How to add speaker tags to audio files for transcription

Guillaume Goyon, 16 June 2020

SHARE :

This blog post will go through the process of diarization, which is the task of adding speaker tags to an audio file for a transcription. It will quickly describe techniques to work with speaker vectors and an easy way to perform it using our tool.

What is diarization (adding speaker tags)?

Adding speaker tags to a transcription or answering the question “who spoke when?” is a task named diarization.

This task is not as easy as it seems, because algorithms do not nearly have the same level of understanding of sound that we have. It involves finding the number of speakers and when they spoke using the sound wave signal.

Also, it is a necessary step in Automatic Speech Recognition systems, as it lets us organize the text transcription and have additional information about the audio.

At Amberscript, we analysed different approaches and integrated the best one in our product. In this post, you will find some elements on what the existing techniques are, followed by a short guide on how to add speaker tags using our tool.

Why is diarization a complicated task?

diarization pipeline diagram

Adding speaker tags is not easy, because it involves a lot of steps. Let’s quickly describe the usual pipeline.

First, you have to split the audio in segments of speech. That means removing the parts without speech and splitting the segments of audio at speaker turns, so you end up with segments involving one speaker only.

After splitting, you must find a way to regroup segments that belongs to the same speaker under the same speaker ta. This very task is itself split into several steps.

You must extract a speaker vector for the segments and then cluster the speaker vectors to finally regroup the vectors in the same cluster under the same speaker tag. The difficulty of this task is the origin of the diarization challenge called DIHARD.

Now, on to the extraction of the said speaker vectors.

Automatic generation of speaker vectors

Usually, making the activity segments is not the most complicated part. This is called Speech Activity Detection (SAD) or Voice Activity Detection (VAD). It is usually done by using some threshold on the activity at a given moment on the audio.

What is harder is the task to make speaker vectors out of the obtained segments. For this, you can check different techniques to extract the speaker vector (called speaker embedding) in the table below:

NameInternal tool
i-vectorsStatistical models
x-vectorsTime delay neural networks
d-vectorsRecurrent neural networks
ClusterGANGenerative adversarial networks

The complete list would be much longer, but we can limit it to these techniques that are the most common.

I-vector is based on Hidden Markov Chains on Gaussian Mixture Models: two statistical models to estimate speaker change and determine speaker vectors based on a set of known speakers.

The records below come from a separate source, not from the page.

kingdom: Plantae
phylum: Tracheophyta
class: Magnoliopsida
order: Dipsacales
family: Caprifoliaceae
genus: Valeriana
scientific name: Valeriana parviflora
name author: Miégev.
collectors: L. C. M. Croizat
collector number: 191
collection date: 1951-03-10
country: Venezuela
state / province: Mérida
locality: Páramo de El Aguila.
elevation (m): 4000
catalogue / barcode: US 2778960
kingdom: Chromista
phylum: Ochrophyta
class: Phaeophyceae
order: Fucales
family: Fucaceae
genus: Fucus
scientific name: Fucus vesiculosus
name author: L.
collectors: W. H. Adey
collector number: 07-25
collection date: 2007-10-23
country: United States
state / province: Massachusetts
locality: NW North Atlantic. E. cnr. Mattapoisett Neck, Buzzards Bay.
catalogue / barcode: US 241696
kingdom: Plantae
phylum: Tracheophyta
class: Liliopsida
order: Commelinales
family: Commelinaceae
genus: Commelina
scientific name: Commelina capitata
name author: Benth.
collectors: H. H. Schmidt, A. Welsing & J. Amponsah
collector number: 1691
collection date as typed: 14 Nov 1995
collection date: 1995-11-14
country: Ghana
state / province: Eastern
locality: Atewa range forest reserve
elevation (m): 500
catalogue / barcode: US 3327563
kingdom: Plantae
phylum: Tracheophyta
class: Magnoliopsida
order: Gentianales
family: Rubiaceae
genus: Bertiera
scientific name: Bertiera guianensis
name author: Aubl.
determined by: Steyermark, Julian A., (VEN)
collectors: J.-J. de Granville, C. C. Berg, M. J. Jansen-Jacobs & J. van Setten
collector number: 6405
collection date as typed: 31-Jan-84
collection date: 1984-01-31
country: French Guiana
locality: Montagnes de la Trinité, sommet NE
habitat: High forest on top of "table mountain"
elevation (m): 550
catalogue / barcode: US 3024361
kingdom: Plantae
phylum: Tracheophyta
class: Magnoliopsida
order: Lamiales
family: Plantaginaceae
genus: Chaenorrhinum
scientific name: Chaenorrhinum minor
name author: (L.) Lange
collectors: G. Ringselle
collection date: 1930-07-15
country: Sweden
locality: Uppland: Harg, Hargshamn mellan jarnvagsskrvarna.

It is a legacy technique that can still be used.

X-vector and d-vectors systems are based on neural networks trained to recognise a set of speakers. These systems are better in terms of performance, but require more training data and setup. Their features are used as speaker vectors.

ClusterGAN takes this a step further and tries to transform an existing speaker vector into another one that contains better information by using 3 neural networks competing against each other.

When this step is done, we end up with speaker vectors for each segment.

Clustering of the speaker vectors

After getting those speaker vectors, you need to cluster them. This means grouping together speaker vectors that are similar, hence likely to belong to the same speaker.

The issue on this step is that you may not necessarily know the number of speakers for a given file (or set of files), so you are not sure how many clusters you want to obtain. An algorithm can try to guess it, but may get it wrong.

Again, several algorithms exist and may be used to perform this task, so the most common ones are included in the table below:

NameInternal tool
K-meansIterative clustering
PLDAStatistical models
UIS-RNN
Recurrent neural network

PLDA refers to a scoring technique used in another algorithm. K-means is usually the standard way to go for clustering, but you have to define a distance between two speaker vectors and PLDA is actually more suitable for this case.

UIS-RNN is a recent technique that allows online decoding, adding new speakers as they appear and is very promising.

After the clustering step, you can add the speaker tags to the segments that belong to the same cluster, so you end up with tags for each segment.

What is left after diarization for a full transcription?

When diarization is done, you still need to actually transcribe the file (which means getting the text out of the audio), but the technology behind this merits another post!

The output of the transcription will then be a full transcription with the words of the audio file, plus the speakers associated to each part of the text.

How to add speaker tags using the Amberscript tool

Now onto the real part, how can you add said speaker tags without having to perform all the technical steps above?

You can simply head to our website and log in. When this is done, you will be able to upload a file and select the number of speakers (for better accuracy) and then let the algorithm run!

You do not have to worry about which technique to choose. After a few minutes, your file will be fully transcribed, and you can check in the editor if the speaker tags have been added correctly.

You can even correct mistakes if you can find any, and then download your transcript ready for publication.

Conclusion

To conclude, let’s say there are a lot of diarization techniques available and this process is really complicated, but we built a tool using the best available technique to let you add speaker tags to your audio files so you can get the best transcription.